Zweiter EM-Spieltag in München: Fairplay von Spielern und den Fans

Zweiter EM-Spieltag in München: Fairplay von Spielern und den Fans
S-Bahnhof Marienplatz: Rumänische Fans freuen sich mit einer gemeinsamen Streife von rumänischen Polizisten und Bundespolizisten auf das Fußballspiel. (Quelle: Bundespolizei)

Auch der zweite Münchner Spieltag der Europameisterschaft (17. Juni) ging ruhig vonstatten. Sowohl An- als auch Abreise der Fußballfans verlief im Zuständigkeitsbereich der Bundespolizei reibungslos.

Am Montagnachmittag trafen in der Munich Football Arena die Mannschaften von Rumänien und der Ukraine aufeinander. Tausende Fans aus beiden Ländern strömten zum Spiel. Die Bundespolizei sicherte ihre Anreise vor allem am Münchner Hauptbahnhof und in der Münchner S-Bahn.

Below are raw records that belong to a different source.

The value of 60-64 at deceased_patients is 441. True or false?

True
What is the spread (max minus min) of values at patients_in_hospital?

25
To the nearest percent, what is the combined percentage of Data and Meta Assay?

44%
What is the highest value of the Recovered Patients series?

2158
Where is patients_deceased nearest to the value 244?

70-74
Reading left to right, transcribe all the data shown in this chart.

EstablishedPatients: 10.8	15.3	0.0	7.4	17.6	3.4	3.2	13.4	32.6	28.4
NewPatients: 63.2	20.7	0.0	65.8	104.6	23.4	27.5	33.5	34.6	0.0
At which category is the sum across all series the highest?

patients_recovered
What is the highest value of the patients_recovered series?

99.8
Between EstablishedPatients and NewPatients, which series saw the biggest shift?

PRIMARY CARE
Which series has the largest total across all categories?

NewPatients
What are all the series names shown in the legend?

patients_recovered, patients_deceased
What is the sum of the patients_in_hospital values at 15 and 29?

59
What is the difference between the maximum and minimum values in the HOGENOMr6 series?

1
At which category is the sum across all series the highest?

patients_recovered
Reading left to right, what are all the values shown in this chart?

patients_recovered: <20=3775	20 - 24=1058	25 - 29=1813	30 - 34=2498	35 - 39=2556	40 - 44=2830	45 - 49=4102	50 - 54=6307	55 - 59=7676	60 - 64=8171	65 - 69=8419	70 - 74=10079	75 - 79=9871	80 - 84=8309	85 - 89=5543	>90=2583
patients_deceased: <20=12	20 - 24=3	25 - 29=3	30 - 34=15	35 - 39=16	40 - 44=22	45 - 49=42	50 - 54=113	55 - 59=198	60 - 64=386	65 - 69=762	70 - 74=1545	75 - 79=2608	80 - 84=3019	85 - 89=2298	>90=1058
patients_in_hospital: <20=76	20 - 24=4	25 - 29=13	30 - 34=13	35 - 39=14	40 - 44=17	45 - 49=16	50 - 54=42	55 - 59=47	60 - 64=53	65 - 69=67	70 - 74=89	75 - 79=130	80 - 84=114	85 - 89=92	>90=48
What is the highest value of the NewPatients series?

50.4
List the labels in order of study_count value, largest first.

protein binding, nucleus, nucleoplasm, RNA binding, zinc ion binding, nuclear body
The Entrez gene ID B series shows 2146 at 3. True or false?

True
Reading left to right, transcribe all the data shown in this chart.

Im Einsatz waren am zweiten Spieltag in München neben Kräften der Bundespolizei auch 15 Polizistinnen und Polizisten aus Rumänien. Außerdem noch zehn Angehörige der ukrainischen Polizei als Einsatzbeobachter. Sie sind in gemeinsame Streifen mit Bundespolizistinnen und Bundespolizisten eingebunden, nicht nur um mit Fußballfans in ihrer Landessprache kommunizieren zu können. Dies wirkt deeskalierend und sorgt auch unter den Fans für gute Stimmung. Anhänger der beiden Mannschaften freuten sich, am Münchner Hauptbahnhof und in der Münchner S-Bahn Polizistinnen und Polizisten aus ihren Heimatländern anzutreffen.